Abstract: A technique is provided for automatically updating automation sequences. The technique includes automatically identifying a difference between a current image of a screen of a graphical user interface (GUI) application and a baseline image of the screen of the GUI application, based on one or more image comparison techniques. Each of the current image and the baseline image include one or more fields. The technique further includes determining a change in one or more fields of the current image and the one or more corresponding fields of the baseline image, based on the identified difference. The change is based on one or more similarity scores. The technique further includes updating one or more automation sequences based on the determined change. FIG.1
Claims:WE CLAIM:
1. A method for automatically updating automation sequences, the method comprising:
automatically identifying, by a version change identifier module, a difference between a current image of a screen of a graphical user interface (GUI) application and a baseline image of the screen of the GUI application, based on one or more image comparison techniques, wherein each of the current image and the baseline image comprise one or more fields;
determining, by a field correlation module, a change in the one or more fields of the current image and the one or more corresponding fields of the baseline image, based on the identified difference, wherein the change is based on one or more similarity scores; and
updating, by a field updating module, one or more automation sequences based on the determined change.

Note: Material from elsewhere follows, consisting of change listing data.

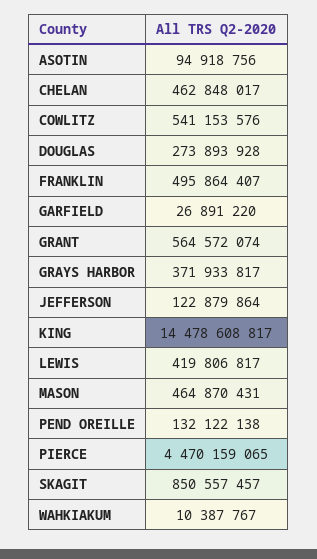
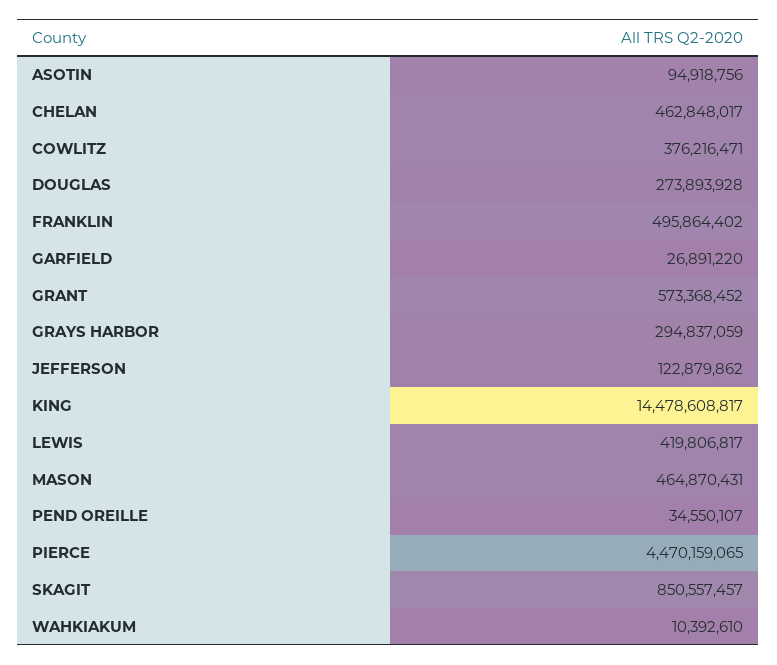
COWLITZ: 541153576 -> 376216471
FRANKLIN: 495864407 -> 495864402
GRANT: 564572074 -> 573368452
GRAYS HARBOR: 371933817 -> 294837059
JEFFERSON: 122879864 -> 122879862
PEND OREILLE: 132122138 -> 34550107
WAHKIAKUM: 10387767 -> 10392610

2. The method of claim 1, wherein the automatic identification is performed upon a detection of a change of a version of the GUI application.
3. The method of claim 1, wherein the baseline image is generated based on:
processing a unique screen of the GUI application to extract one or more fields from the unique screen, and
storing data associated with the extracted one or more fields in a database.
4. The method of claim 3, wherein the change is determined based on correlating data associated with the one or more fields of the current image and the stored data associated with the one or more fields of the baseline image.
5. The method of claim 1, wherein the change corresponds to at least one of: a change in a resolution of the screen of the GUI application, an addition of one or more fields to the screen of the GUI application, a deletion of one or more fields from the screen of the GUI application, a change in a spatial arrangement of one or more fields of the screen of the GUI application, a semantic change of one or more fields of the screen of the GUI application.
6. The method of claim 1, wherein the one or more automation sequences comprise at least: a set of actions performed on one or more fields of the GUI application, a set of pre-conditions of the one or more fields on which the one or more actions are performed, a set of post-conditions of the GUI application after the one or more actions are performed.
7. The method of claim 1, wherein the one or more automation sequences are pre-recorded.
8. The method of claim 1, wherein the updation of the one or more automation sequences is performed based on a comparison of at least one of the one or more similarity scores with a pre-defined similarity threshold.
9. The method of claim 1, wherein the one or more similarity scores comprise at least a spatial similarity score and a semantic similarity score.
10. The method of claim 1, further comprising recommending, to a user, one or more updates corresponding to the one or more automation sequences, based on the determined change.
11. The method of claim 10, further comprising performing machine learning on the feedback provided by the user corresponding to the recommendations.
12. A system for automatically updating automation sequences, the system comprising:
a processor; and
a memory communicatively coupled to the processor, wherein the memory stores the processor-executable instructions, which, on execution, causes the processor to:
automatically identify a difference between a current image of a screen of a graphical user interface (GUI) application and a baseline image of a screen of the GUI application, based on one or more image comparison techniques, wherein each of the current image and the baseline image comprise one or more fields;
determine a change in the one or more fields of the current image and the one or more corresponding fields of the baseline image, based on the identified difference, wherein the change is based on one or more similarity scores; and
update one or more automation sequences based on the determined change.
13. The system of claim 12, wherein the processor is configured to perform automatic identification upon detection of a change of a version of the GUI application.
14. The system of claim 12, wherein the processor is configured to generate baseline image based on:
processing a unique screen of the GUI application to extract one or more fields from the unique screen, and
storing data associated with the extracted one or more fields in a database.
15. The system of claim 14, wherein the processor is configured to determine the change based on correlating data associated with the one or more fields of the current image and the stored data associated with the one or more fields of the baseline image.
16. The system of claim 12, wherein the processor is configured to update the one or more automation sequences based on a comparison of at least one of the one or more similarity scores with a pre-defined similarity threshold.
17. The system of claim 12, wherein the one or more similarity scores comprise at least a spatial similarity score and a semantic similarity score.
18. The system of claim 12, wherein the processor is further configured to recommend, to a user, one or more updates corresponding to the one or more automation sequences, based on the determined change.
19. The system of claim 18, wherein the processor is further configured to perform machine learning on the feedback provided by the user corresponding to the recommendations.
Dated this 12th day of December, 2016
R RAMYA RAO
OF K&S PARTNERS
AGENT FOR THE APPLICANT
, Description:TECHNICAL FIELD
This disclosure relates generally to automation sequences, and more particularly to system and method for automatically updating automation sequences.